--- TEXT ---

Tunisian rapper (born 1991)

Ahmed Ben Ahmed (أحمد بن أحمد, born 17 March 1991), better known by his stage name Klay BBJ, is a Tunisian rapper from Tunis. He has gained international recognition as a result of multiple legal problems for insulting a public servant, alleged “consumption of narcotics”, and continued criticism of authority figures, especially the police. This includes international reports of arrests in 2013, 2015, and 2017. Le Monde diplomatique said that his continuing legal problems suggest a notable gap between the behaviors of Tunisian legal authorities and the official commitment under Article 31 of the Tunisian Constitution of 2014 that, “Freedom of opinion, thought, expression, information and publication shall be guaranteed. These freedoms shall not be subject to prior censorship, and he is still considered a legend in the Tunisian rap industry.” he is best known for his 2016 track "ghodwa 5ir" and 2020 track "3la moulena"

--- RECORD EXCERPTS ---

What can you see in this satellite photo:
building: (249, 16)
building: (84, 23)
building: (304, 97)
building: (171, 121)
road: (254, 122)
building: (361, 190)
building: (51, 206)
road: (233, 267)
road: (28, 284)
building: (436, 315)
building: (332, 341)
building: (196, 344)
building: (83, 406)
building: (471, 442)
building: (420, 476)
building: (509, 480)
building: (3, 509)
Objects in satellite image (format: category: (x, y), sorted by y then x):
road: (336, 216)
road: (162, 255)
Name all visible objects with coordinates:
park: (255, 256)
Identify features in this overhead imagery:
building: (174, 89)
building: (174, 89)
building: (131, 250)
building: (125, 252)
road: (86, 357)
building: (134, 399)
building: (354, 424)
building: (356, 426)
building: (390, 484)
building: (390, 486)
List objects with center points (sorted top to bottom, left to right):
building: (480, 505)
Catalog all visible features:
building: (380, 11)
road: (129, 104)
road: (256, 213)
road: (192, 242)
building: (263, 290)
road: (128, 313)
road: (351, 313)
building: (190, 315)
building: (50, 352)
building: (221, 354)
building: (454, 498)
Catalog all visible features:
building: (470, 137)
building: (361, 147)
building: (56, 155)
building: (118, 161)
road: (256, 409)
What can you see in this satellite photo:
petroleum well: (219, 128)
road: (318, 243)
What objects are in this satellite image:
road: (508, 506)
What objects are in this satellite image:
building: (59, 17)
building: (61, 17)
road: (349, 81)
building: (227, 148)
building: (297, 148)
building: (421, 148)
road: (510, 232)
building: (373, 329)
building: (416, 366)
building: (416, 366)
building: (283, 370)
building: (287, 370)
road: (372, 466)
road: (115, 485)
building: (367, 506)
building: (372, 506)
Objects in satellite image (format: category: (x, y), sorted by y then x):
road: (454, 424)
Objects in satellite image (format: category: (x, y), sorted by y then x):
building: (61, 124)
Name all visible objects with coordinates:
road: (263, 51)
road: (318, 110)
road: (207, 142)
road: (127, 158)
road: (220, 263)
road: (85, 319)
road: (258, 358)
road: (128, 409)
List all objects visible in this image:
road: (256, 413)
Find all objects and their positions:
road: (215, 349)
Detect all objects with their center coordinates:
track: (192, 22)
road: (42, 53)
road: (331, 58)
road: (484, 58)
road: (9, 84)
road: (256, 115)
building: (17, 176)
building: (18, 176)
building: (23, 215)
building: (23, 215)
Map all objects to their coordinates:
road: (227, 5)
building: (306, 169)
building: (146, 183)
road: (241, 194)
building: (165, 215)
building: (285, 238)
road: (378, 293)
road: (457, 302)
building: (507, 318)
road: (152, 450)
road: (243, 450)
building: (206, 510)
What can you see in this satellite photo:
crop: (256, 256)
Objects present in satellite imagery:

---

Please give the stage name by which the Tunisian rapper in the Klay BBJ text is better known. The rows are separate material with no connection to the text.

→ **TASK RESULT**: Klay BBJ